(Dataset items)
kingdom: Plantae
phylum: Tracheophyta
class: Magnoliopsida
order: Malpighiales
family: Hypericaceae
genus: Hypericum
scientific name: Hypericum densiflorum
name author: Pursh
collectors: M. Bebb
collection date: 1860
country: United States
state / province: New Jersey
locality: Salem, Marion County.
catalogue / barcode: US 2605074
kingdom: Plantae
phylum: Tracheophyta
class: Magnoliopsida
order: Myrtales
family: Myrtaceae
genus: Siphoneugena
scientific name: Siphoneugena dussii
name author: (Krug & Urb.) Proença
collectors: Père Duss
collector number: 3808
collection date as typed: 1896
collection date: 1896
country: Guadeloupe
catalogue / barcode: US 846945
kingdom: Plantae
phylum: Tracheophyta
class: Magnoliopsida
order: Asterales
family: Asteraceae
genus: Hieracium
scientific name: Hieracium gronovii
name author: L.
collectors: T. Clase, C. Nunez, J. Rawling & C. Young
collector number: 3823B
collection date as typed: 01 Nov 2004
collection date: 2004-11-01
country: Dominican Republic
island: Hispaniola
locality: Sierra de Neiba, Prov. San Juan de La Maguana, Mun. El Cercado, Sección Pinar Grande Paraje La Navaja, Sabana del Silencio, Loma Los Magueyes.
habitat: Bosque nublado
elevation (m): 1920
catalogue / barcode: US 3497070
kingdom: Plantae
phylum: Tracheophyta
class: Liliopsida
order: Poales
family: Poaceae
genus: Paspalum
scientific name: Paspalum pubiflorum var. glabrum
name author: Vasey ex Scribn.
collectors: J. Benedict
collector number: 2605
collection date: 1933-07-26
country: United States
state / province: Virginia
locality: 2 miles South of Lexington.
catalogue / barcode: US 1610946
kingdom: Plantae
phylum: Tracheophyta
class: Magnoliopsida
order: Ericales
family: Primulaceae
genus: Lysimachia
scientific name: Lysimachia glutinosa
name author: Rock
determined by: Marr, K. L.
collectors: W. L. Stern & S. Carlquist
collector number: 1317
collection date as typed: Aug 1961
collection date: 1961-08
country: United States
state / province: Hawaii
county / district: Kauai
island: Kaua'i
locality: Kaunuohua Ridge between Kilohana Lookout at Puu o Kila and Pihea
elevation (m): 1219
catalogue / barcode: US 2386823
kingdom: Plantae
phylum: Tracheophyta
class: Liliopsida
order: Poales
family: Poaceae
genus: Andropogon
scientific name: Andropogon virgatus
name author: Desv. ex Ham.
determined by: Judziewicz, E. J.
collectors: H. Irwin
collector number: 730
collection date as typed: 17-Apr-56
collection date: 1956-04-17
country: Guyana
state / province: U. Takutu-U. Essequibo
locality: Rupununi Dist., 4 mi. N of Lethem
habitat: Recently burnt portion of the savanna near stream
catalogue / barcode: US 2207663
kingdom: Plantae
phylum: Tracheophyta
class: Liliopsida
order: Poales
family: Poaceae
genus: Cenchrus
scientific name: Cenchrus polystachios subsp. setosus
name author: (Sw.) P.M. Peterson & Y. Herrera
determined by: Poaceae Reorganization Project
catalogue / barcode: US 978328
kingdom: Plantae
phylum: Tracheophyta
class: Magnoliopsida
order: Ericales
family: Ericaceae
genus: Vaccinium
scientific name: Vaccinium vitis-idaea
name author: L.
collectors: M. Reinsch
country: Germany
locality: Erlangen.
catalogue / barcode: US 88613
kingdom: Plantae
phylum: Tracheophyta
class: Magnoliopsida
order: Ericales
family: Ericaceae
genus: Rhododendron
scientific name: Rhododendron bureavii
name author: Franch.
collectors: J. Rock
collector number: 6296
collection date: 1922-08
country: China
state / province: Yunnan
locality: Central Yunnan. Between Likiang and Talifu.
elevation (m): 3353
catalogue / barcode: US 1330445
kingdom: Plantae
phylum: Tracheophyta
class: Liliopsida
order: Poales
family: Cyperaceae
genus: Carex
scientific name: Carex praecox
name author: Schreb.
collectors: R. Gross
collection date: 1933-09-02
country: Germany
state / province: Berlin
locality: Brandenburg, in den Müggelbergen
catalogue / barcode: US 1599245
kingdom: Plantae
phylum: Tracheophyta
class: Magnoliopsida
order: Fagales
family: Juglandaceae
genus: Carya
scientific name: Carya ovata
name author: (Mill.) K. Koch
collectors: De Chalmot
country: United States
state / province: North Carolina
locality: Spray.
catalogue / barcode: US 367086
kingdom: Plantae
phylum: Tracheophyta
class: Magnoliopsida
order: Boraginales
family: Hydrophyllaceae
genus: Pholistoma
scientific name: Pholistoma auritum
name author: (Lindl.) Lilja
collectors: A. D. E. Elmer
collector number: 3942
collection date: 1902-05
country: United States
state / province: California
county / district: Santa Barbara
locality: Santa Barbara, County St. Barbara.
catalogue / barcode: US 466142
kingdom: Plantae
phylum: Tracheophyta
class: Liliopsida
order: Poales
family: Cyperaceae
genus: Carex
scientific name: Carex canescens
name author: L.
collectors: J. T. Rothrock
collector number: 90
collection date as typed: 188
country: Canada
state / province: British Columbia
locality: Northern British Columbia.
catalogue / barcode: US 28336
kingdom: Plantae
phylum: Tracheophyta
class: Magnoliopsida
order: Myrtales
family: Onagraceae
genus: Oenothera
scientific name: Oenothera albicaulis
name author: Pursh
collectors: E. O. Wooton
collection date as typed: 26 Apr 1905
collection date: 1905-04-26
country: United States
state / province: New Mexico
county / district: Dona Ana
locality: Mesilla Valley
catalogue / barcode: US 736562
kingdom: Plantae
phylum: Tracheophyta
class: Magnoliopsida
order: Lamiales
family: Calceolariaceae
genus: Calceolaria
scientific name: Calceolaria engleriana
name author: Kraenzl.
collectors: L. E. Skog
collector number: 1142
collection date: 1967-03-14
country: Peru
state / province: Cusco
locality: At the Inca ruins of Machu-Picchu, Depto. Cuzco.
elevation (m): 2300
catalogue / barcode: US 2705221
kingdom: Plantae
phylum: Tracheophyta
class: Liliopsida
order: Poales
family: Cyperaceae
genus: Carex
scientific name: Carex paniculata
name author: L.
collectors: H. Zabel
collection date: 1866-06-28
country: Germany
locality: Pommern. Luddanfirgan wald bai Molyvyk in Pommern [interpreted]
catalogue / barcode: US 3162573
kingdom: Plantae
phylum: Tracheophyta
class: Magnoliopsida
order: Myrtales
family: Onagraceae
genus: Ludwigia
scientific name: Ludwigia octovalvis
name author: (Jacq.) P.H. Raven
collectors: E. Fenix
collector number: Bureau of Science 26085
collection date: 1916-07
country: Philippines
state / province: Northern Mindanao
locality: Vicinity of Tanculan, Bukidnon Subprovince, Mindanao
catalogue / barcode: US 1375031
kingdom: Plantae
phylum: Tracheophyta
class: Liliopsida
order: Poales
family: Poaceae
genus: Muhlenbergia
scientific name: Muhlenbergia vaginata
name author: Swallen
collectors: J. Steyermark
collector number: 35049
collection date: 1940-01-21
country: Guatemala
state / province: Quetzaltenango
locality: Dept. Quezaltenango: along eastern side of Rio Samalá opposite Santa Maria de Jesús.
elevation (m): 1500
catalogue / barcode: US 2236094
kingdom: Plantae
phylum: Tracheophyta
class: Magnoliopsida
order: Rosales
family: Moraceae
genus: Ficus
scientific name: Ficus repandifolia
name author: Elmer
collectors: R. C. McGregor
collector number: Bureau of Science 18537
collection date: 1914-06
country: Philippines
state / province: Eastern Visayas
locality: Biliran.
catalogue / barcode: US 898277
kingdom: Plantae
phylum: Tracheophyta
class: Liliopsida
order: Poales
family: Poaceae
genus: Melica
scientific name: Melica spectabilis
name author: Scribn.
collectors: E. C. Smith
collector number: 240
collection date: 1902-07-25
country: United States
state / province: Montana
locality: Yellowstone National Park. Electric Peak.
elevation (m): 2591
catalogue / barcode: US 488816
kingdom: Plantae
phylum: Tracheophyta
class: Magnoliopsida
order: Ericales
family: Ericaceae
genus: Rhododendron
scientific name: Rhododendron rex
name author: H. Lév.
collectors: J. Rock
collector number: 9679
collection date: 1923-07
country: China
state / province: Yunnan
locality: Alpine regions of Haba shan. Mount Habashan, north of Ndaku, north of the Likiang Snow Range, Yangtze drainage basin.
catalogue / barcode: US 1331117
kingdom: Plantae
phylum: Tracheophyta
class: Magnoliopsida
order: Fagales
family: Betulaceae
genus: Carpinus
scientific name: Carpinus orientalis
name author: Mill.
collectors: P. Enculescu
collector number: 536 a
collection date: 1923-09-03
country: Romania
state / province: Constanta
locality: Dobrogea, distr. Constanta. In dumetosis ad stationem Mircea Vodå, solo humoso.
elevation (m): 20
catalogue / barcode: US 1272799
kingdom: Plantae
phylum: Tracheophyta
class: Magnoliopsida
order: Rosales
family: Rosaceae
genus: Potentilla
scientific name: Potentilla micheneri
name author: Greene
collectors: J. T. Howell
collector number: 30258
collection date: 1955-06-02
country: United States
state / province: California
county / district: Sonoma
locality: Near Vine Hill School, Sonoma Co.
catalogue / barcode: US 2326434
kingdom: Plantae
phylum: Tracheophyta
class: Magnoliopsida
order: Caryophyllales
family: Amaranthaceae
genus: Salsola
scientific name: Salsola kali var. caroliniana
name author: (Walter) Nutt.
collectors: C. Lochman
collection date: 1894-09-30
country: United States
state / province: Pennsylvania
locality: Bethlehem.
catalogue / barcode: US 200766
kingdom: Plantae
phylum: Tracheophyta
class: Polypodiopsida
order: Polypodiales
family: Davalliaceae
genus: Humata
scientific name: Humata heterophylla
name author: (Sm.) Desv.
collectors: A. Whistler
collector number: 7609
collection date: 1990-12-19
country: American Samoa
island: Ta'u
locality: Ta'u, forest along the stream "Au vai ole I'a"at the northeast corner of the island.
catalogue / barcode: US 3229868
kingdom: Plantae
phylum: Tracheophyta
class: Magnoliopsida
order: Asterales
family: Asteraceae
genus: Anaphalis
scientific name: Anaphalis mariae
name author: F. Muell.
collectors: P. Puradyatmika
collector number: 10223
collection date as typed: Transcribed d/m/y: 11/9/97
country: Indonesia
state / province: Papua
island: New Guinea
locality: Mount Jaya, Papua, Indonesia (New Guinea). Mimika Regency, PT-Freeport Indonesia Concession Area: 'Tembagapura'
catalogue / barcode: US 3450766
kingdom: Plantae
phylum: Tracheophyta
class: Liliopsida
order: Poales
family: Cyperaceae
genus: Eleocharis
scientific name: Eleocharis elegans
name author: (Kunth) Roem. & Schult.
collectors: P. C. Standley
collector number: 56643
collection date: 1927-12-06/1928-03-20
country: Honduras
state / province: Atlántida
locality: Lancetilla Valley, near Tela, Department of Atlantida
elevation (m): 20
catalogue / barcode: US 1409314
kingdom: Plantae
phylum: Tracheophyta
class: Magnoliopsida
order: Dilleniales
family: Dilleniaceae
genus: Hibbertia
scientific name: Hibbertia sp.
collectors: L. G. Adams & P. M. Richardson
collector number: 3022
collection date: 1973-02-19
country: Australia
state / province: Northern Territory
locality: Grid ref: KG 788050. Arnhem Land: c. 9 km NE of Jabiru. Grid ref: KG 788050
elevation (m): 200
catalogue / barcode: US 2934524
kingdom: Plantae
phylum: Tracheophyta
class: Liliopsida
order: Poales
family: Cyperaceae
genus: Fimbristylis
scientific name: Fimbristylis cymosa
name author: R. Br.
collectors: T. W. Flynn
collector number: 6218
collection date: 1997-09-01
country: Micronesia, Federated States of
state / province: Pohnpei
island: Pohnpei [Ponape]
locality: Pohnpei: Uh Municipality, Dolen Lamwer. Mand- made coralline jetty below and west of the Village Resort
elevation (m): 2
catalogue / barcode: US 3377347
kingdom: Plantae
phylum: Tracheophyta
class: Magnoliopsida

§ What is needed: Reproduce the lines starting at the one containing "collection date: 1894-09-30" and ending at the one containing "collection date as typed: Transcribed", renaming "catalogue / barcode" to "catalog number" and changing nothing else.

§ Response:
collection date: 1894-09-30
country: United States
state / province: Pennsylvania
locality: Bethlehem.
catalog number: US 200766
kingdom: Plantae
phylum: Tracheophyta
class: Polypodiopsida
order: Polypodiales
family: Davalliaceae
genus: Humata
scientific name: Humata heterophylla
name author: (Sm.) Desv.
collectors: A. Whistler
collector number: 7609
collection date: 1990-12-19
country: American Samoa
island: Ta'u
locality: Ta'u, forest along the stream "Au vai ole I'a"at the northeast corner of the island.
catalog number: US 3229868
kingdom: Plantae
phylum: Tracheophyta
class: Magnoliopsida
order: Asterales
family: Asteraceae
genus: Anaphalis
scientific name: Anaphalis mariae
name author: F. Muell.
collectors: P. Puradyatmika
collector number: 10223
collection date as typed: Transcribed d/m/y: 11/9/97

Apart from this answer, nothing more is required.